▸ WHAT YOU HAVE TO DO: Please list every positive use of being online during lockdown that the head teacher's note names.

Head of Hill House Junior School, Mr Hall, considers the effect the current situation may have on our future...
The internet and social media, have not always been my best friend here at Hill House School. On many occasions we have had to deal with incidents and fall outs between students (and sometimes parents!) that originated online and began out of school. It is too often a hiding place for unkindness and many times have we warned of the dangers and the need for parents to supervise children’s access. In these difficult times however, we are seeing how being online can be used in a positive way; of course this has always been the case – but now it is allowing family and friends to keep in touch; it is maintaining social cohesion and enabling teachers to continue to deliver their lessons. The longer this lockdown continues, the more important these online links will become.
We continue to teach the children remotely, always considering safeguarding, mental health and wellbeing, and other forms of virtual learning. A lot of things are being posted by individuals and companies to help us through these times and while it is fantastic that children across the country can now have Mr Attenborough as their Geography teacher, not all are beneficial or helpful to pupils.

▸ DATA SHOWN:
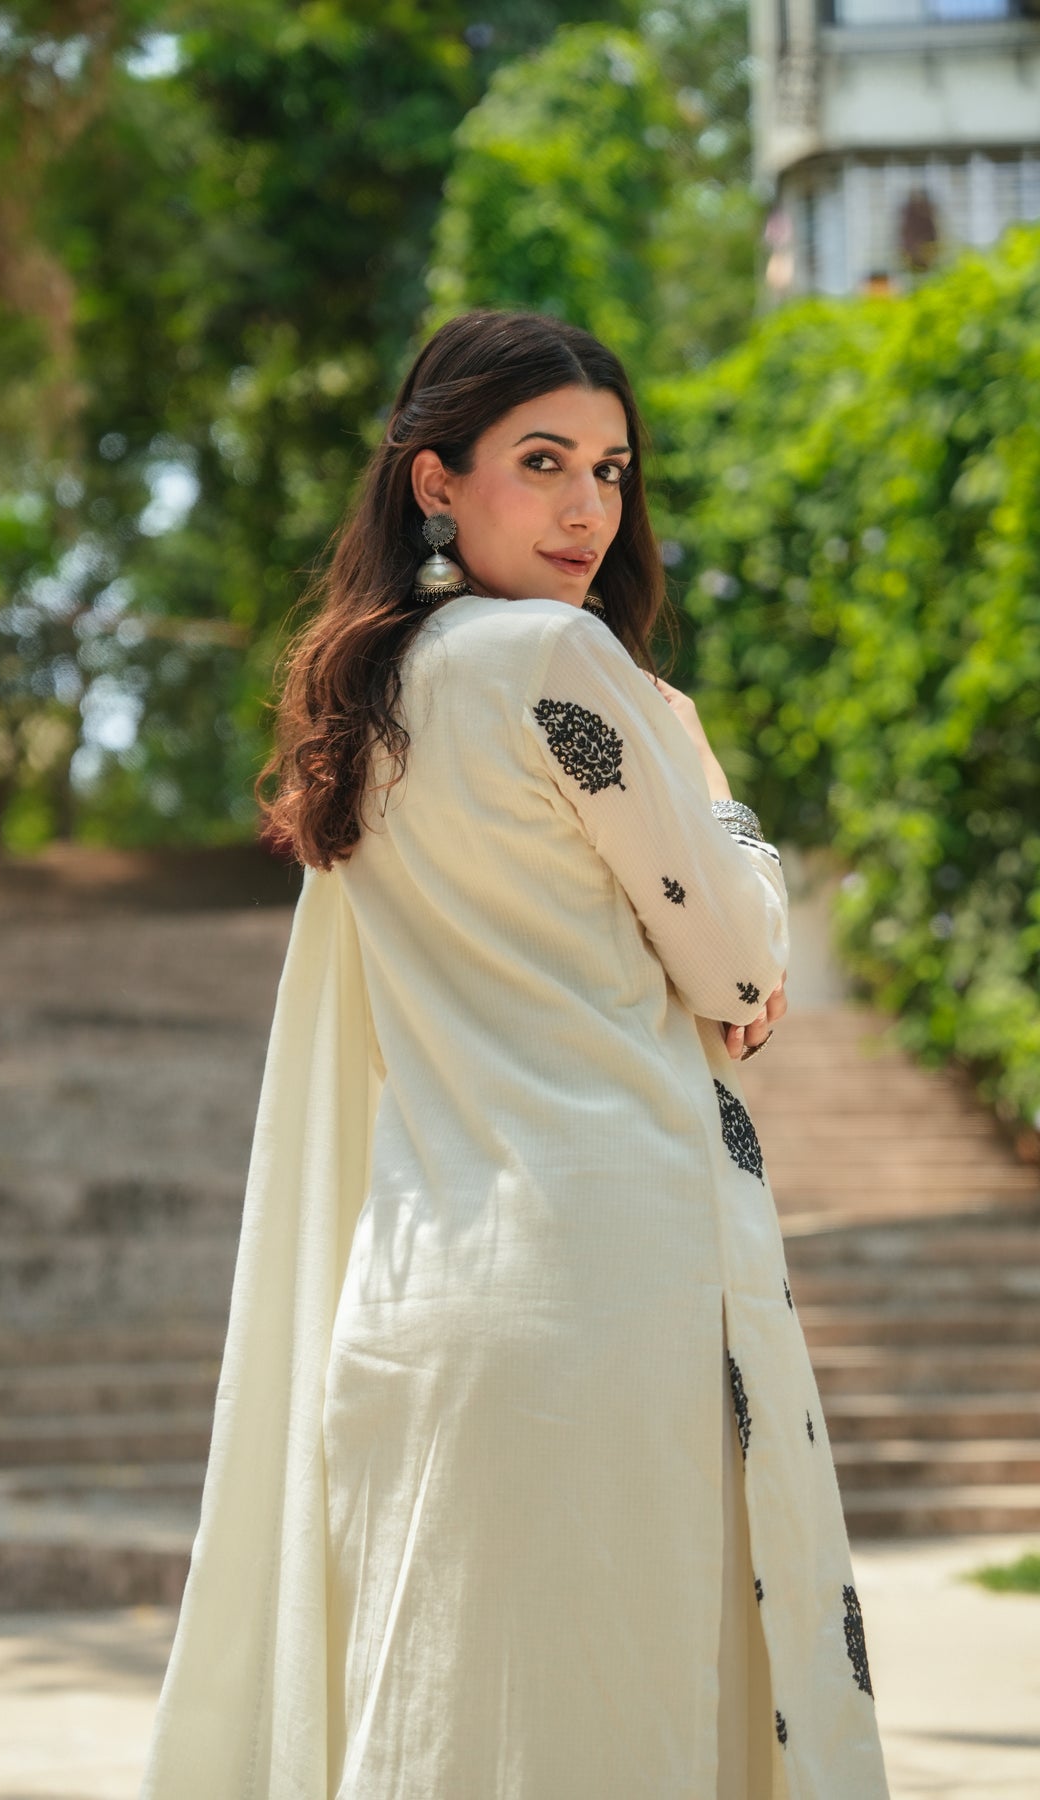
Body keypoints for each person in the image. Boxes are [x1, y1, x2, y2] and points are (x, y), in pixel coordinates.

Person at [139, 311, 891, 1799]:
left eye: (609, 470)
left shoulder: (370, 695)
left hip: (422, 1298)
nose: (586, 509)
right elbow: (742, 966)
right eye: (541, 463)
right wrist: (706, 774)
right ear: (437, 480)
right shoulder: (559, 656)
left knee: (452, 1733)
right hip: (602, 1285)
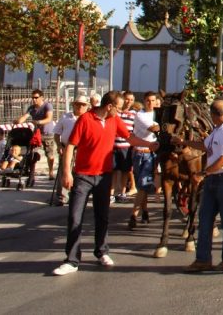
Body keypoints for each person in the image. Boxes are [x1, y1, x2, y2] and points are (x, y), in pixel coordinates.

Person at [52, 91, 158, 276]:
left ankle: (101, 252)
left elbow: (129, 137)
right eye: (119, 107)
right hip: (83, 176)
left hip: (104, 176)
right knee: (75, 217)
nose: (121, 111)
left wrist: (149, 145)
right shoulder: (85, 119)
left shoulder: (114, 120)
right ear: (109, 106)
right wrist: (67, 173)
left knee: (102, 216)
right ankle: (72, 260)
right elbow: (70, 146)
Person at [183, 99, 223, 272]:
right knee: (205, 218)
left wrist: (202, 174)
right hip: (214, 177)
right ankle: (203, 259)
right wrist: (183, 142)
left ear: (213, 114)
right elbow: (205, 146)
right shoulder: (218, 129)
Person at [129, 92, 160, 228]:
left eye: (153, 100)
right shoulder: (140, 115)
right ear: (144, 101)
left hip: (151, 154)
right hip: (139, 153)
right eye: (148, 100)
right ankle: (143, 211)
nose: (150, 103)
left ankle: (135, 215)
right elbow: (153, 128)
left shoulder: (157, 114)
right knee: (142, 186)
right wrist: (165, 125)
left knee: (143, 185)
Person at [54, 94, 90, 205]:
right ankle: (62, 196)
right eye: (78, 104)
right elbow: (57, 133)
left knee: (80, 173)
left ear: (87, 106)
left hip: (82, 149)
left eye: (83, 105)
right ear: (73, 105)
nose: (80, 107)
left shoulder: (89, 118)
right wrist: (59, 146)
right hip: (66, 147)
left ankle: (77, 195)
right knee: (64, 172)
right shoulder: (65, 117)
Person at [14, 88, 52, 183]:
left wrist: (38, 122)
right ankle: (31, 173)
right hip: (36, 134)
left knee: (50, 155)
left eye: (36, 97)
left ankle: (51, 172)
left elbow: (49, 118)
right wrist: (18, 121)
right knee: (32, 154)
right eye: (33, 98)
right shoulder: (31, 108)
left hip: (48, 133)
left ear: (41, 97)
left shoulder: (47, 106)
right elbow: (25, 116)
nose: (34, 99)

▸ EXERCISE ANSWER:
- Allowing family and friends to keep in touch
- Maintaining social cohesion
- Enabling teachers to continue to deliver their lessons